Whatever your view on J.K. Rowling, you’ll likely have plenty to say about her new novel.
The Ink Black Heart, published on Tuesday under the Harry Potter author’s long-running pseudonym Robert Galbraith, is drawing a lot of attention for a plot line in which a female YouTube creator is found dead after being subject to criticism from fans labelling her work racist, ableist and transphobic.
Though The Age and The Sydney Morning Herald have not read these passages, critics who have reviewed the book have said the main character’s arc (aside from the apparent murder) bears a striking resemblance to events from the author’s own life.
Harry Potter author J. K. Rowling.Credit:AP
Noting that the book’s character is criticised for “embodying racist or ableist tropes” in her work, The Telegraph reviewer Jake Kerridge wrote, “We don’t have to ask where Rowling gets her ideas from.” Rolling Stone’s Cheyenne Roundtree said, “Rowling’s new novel, The Ink Black Heart … involves a storyline that appears to mirror Rowling’s public downfall.”
Rowling has been subject to much criticism over the years, with many now-grown Harry Potter fans expressing disappointment with elements of her most famous books. The Gringotts goblins, for instance, are widely read as anti-Semitic caricatures, and Rowling is often critiqued as tone-deaf on issues of race (think: the one Asian character being named “Cho Chang”, two surnames from different cultures).
But the biggest complaints that fans have had with Rowling concern her personal statements on transgender rights.
Over the past few years, the author has been outspoken about her concerns on “the new trans activism” and what she sees as an erosion of cisgender women’s rights as society becomes more inclusive and supportive to transgender women.
These statements have been met with sadness from many fans, who felt betrayed by the author of a story they had long cherished as a tale of love and acceptance. (Notably, many cast members from the Harry Potter films also issued statements distancing themselves from Rowling).

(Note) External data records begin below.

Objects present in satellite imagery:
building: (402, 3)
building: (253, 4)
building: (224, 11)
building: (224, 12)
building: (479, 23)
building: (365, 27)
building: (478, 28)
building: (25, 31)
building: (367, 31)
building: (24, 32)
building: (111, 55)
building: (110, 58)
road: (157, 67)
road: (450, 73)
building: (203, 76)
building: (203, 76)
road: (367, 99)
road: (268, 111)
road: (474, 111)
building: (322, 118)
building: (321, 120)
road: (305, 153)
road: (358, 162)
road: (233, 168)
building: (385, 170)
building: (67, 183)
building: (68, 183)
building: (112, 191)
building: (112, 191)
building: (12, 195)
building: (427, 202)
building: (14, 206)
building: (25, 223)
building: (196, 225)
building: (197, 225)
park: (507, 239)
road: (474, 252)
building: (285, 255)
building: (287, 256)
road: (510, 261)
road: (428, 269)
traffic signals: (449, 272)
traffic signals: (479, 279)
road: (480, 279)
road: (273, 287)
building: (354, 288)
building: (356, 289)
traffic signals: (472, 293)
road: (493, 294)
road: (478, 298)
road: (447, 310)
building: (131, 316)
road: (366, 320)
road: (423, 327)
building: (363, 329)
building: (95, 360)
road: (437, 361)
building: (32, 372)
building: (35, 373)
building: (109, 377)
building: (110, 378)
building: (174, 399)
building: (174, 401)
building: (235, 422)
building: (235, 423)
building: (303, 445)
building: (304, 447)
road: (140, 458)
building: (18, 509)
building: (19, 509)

But Rowling’s views on this issue are regularly met with anger too. She regularly receives hateful messages on social media, has been subject to death threats, and had her address revealed by protesters online.
It’s these latter experiences which seem to have informed her latest work. The YouTube creator who is found dead in The Ink Black Heart, the book’s description reads, is being “persecuted by a mysterious online figure who goes by the pseudonym of Anomie”.
In a Q&A on the Robert Galbraith website, however, Rowling says the book “certainly isn’t created from [her] own experience”.
Instead, she says, some things that happen in the book coincidentally also happened to her during the writing process: “I would like to be very clear that I haven’t written this book as an answer to anything that happened to me … Sometimes life imitates art more than one would like.”
Rowling also went on to distance the fandom depicted in the novel from the one she built through Harry Potter.
“The Potter fandom, by and large, has been amazing to me,” she wrote. “[It is] incredibly supportive, and I still receive tonnes of love.”
The Ink Black Heart is the sixth book in Rowling’s ongoing Cormoran Strike series – a collection of detective novels, the first four of which have also been adapted for TV by the BBC. The fifth instalment, Troubled Blood, also faced similar scrutiny regarding Rowling’s regard for trans women.
That book featured a serial killer who routinely dressed in women’s clothing, which many understood as a transphobic storyline. At the time, English journalist Paris Lees (who is herself transgender) said it stoked “fears around the myth about ‘men who dress up as women to hurt women’.” And many trans and non-binary authors noted that, in reality, transgender people are disproportionately likely to be the victims of violence.
These kinds of conversations are bound to crop up again in light of this new novel – but if history is any guide, it won’t hurt her hip pocket. Troubled Blood stormed to the top of the UK book charts amid similar controversy – and had extremely strong Australian sales too.